We often hear publishing’s print vs. online evolution framed as a winner-take-all death match. A zero-sum game, with Web-based publishing models certain to wind up with all the chips.
From your Man Bites Dog Marketing News Team, here’s one of today’s top stories:
The Internet is growing as a source of print magazine subscriptions.
That’s right. Apparently lots of people are not only finding their way to print media, they’re actually opting to pay for that printed content, via the Web.
According to a study by the Magazine Publishers of America, subscription sales generated through the Web are expected to account for 22 percent of all new subscriptions sold this year. That number has climbed steadily since the MPA began tracking in 2006, when the Internet accounted for 13 percent of total new (vs. renewal) subscription sales.
MPA president and CEO Nina Link said, “The web is becoming the number one source for direct-to-publisher subscriptions for member magazines.” The MPA study also found that magazine-branded sites are the leading source of Internet-originated subscriptions, accounting for 45 percent of all subscription sales.
In other words, the online counterparts to print magazines are playing a dominant role in keeping readers engaged with, and paying for, print.
Those confidently predicting the imminent demise of print might be interested to learn that the Web, itself, is increasingly responsible for pumping revenue lifeblood into print publishing.
Integrated Content Delivery
What does this mean to content marketers and traditional trade and consumer publishers?

- **Set problem a**:
Count the lines in the listing that contain "name", and reply with the number only.

- **Given data**:
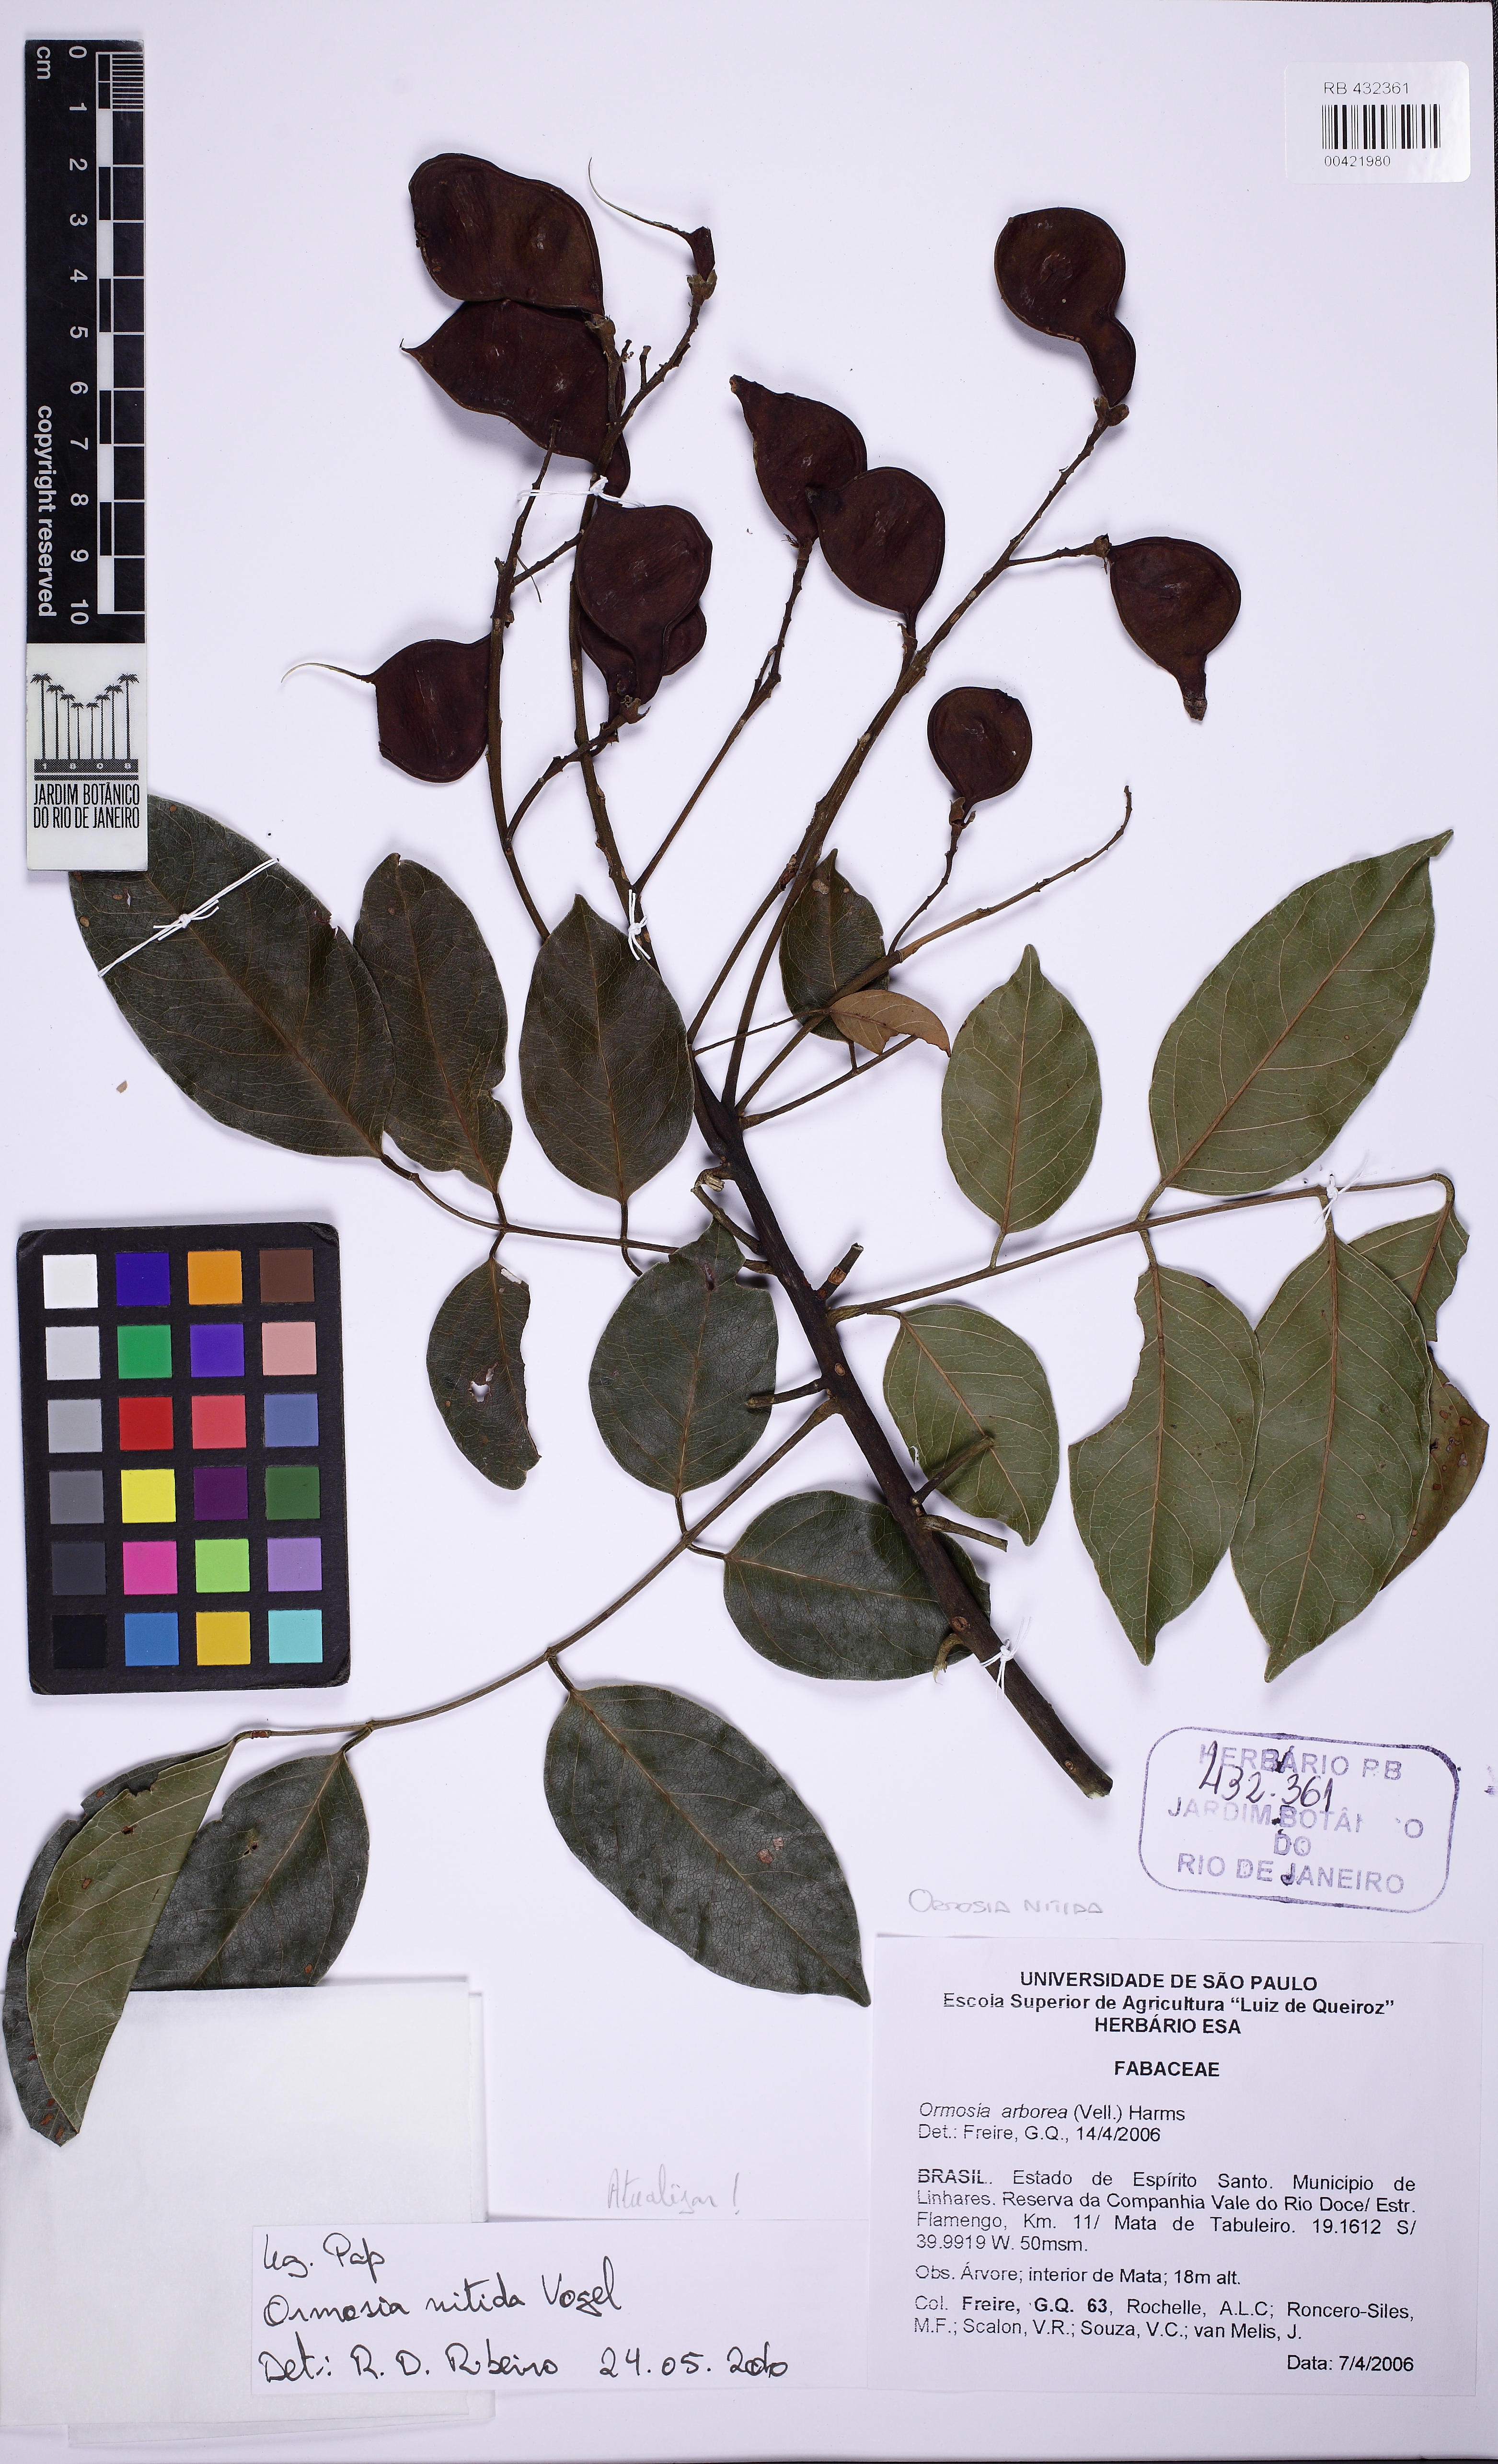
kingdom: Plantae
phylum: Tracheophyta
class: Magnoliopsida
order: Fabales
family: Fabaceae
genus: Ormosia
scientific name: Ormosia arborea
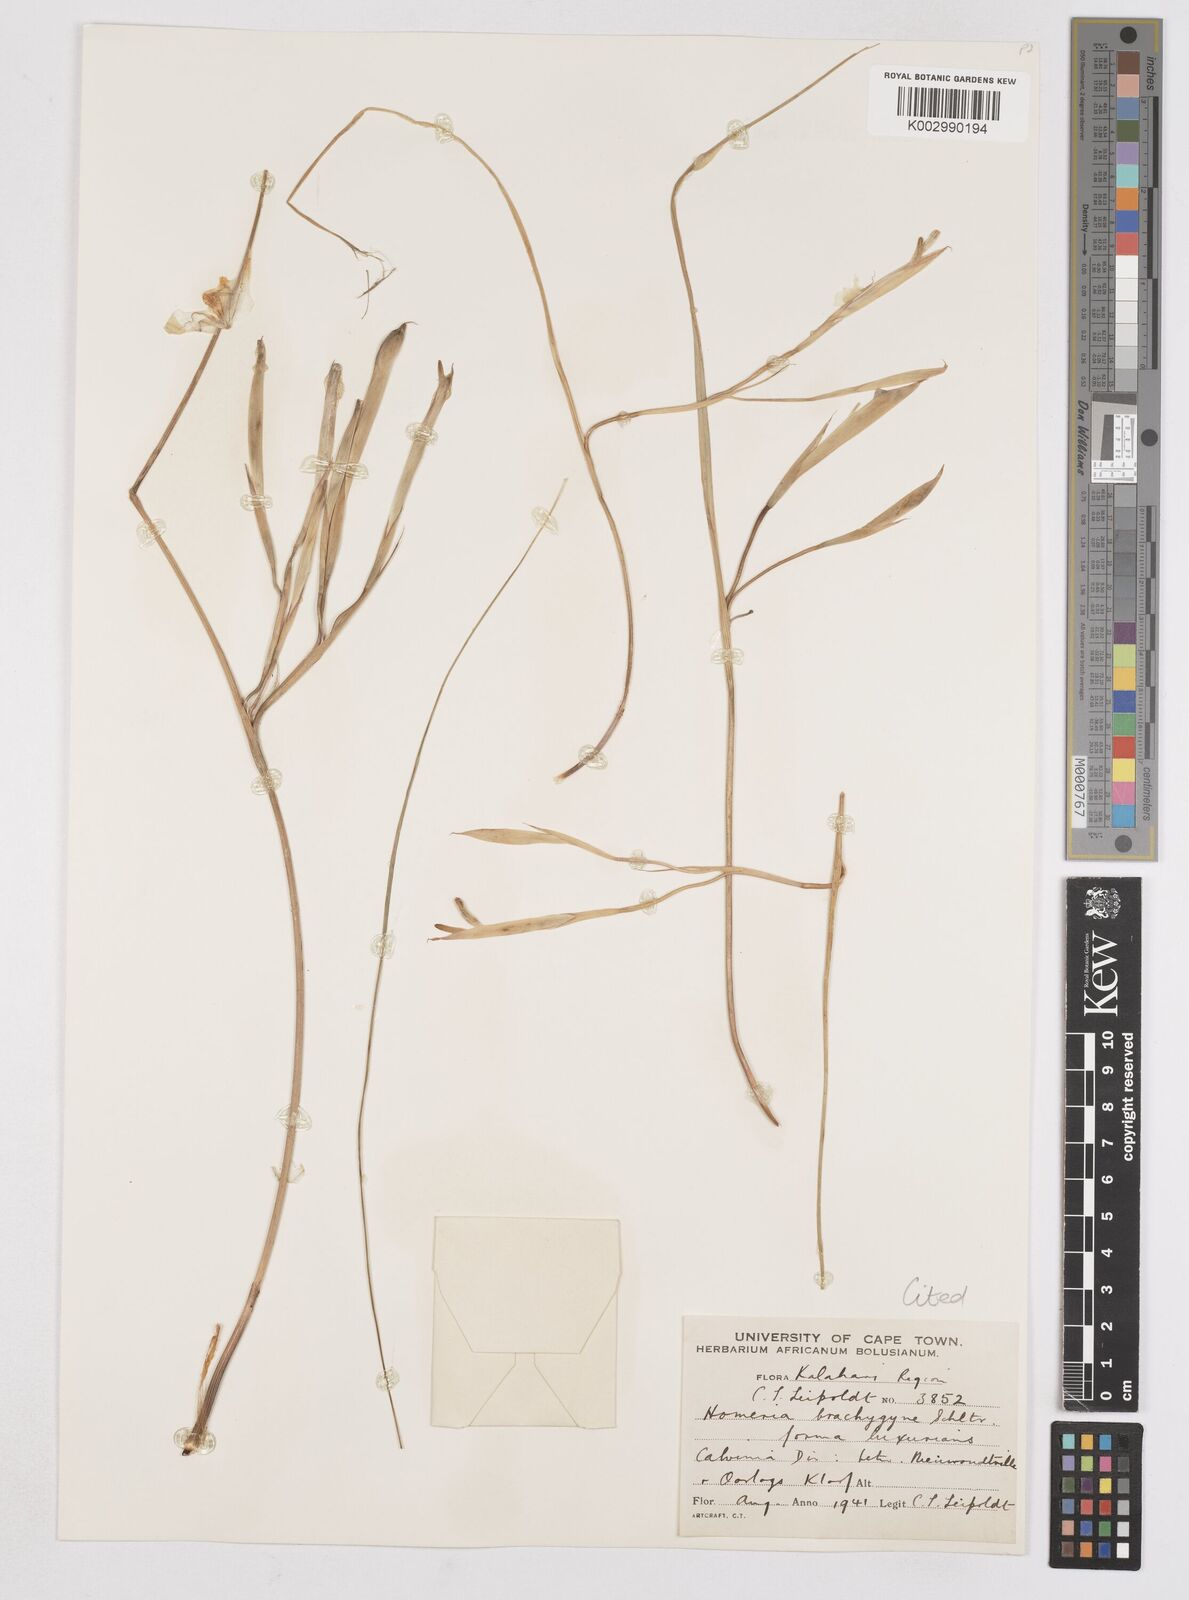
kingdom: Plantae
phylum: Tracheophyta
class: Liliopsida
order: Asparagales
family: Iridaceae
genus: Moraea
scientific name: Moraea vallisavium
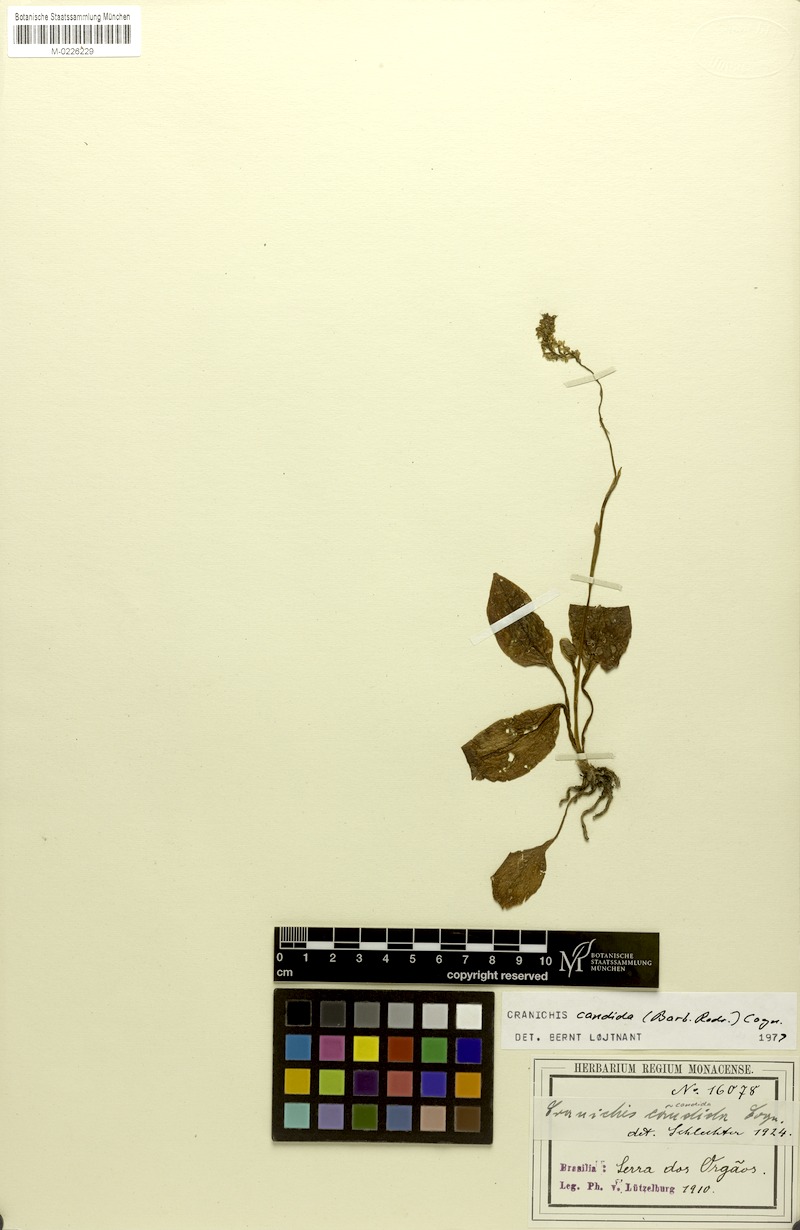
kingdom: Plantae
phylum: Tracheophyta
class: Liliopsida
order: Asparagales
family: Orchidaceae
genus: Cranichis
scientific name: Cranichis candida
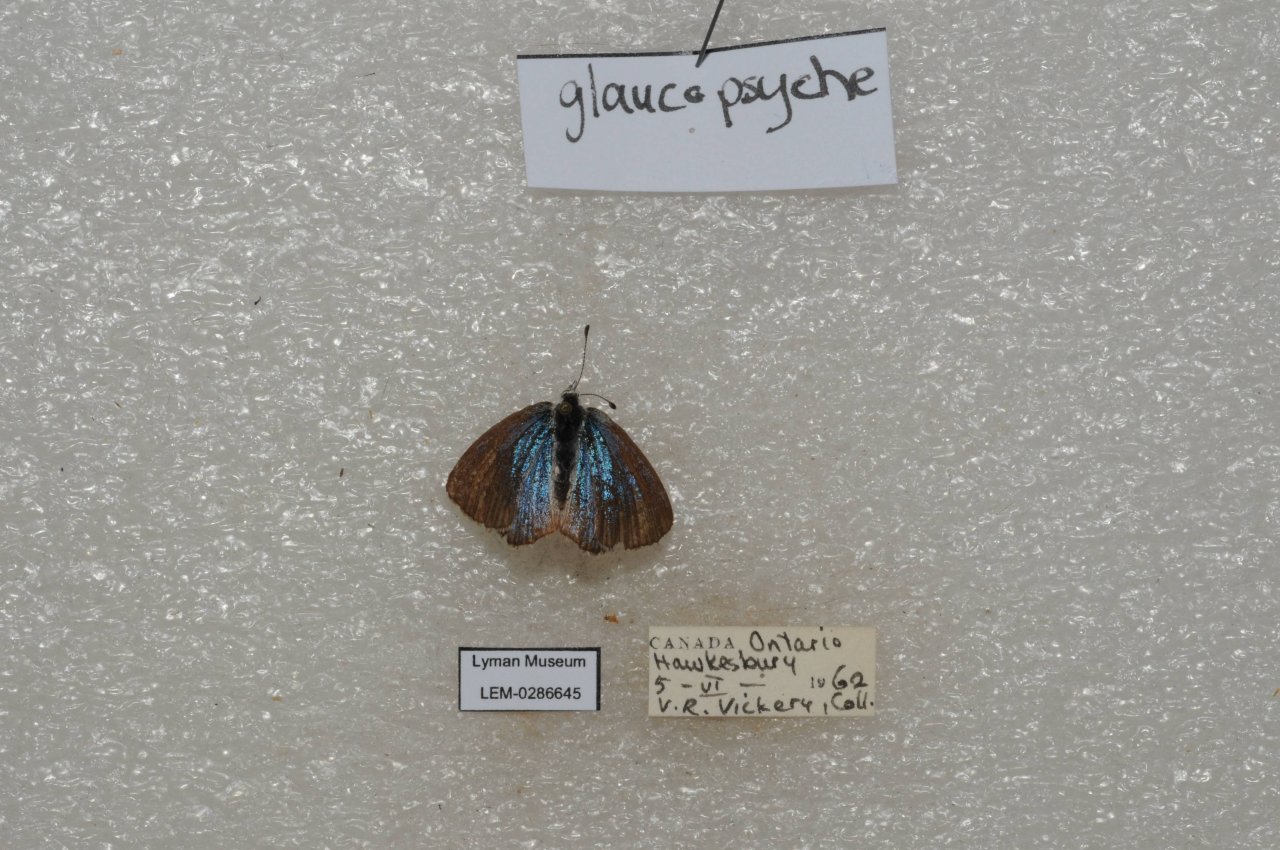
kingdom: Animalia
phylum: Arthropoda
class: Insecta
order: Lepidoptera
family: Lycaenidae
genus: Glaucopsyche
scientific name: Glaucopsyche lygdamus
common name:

- **Set problem b**:
Carry on writing the article about the web driving print magazine subscriptions, starting right after its final line.

- **Output a**:
5

- **Output b**:
At risk of reading too much into a single set of stats, these new MPA numbers seem to suggest that print vs. online is more complex than a zero-sum game. While many publishers and advertisers are questioning the future of print, it appears audiences themselves aren’t necessarily losing their appetite for printed content.
Further evidence: Readex, one of the nation’s leading reader research firms, has conducted more than 750 magazine reader studies since 1999. Over that decade, their studies have shown scarcely an iota of slippage in the popularity and value that consumer and trade audiences attach to magazines.
Granted, the future of magazines — and print publishing in general — remains an open and fluid question. One new set of data points does not crystal-ball clarity create.
Still, it’s the fearless prediction here that the successful publishers (and content marketers) going forward won’t simply be the ones with the strongest, stand-alone Web presences.
Instead, the fully effective and engaging content offerings will be those serving relevant, differentiated information, interactions and experiences from a four-legged “table”:
- An outstanding print publication
- A dynamic Web complement to the print
- Events (in-person, online or both)
- Otherengagement channels (likely, some smart combination of social media followings and online conversations and communities)
If you’re a traditional publishing company, you might want to think twice before discontinuing that flagship print publication. Redesign it, maybe. Rethink it, probably. Look for breakthrough ways for print to complement online, and vice versa. Definitely.
But outright cancel it? You might be unliterally disarming, only to discover competitors now have a clear advantage, offering the audience something they still want and value.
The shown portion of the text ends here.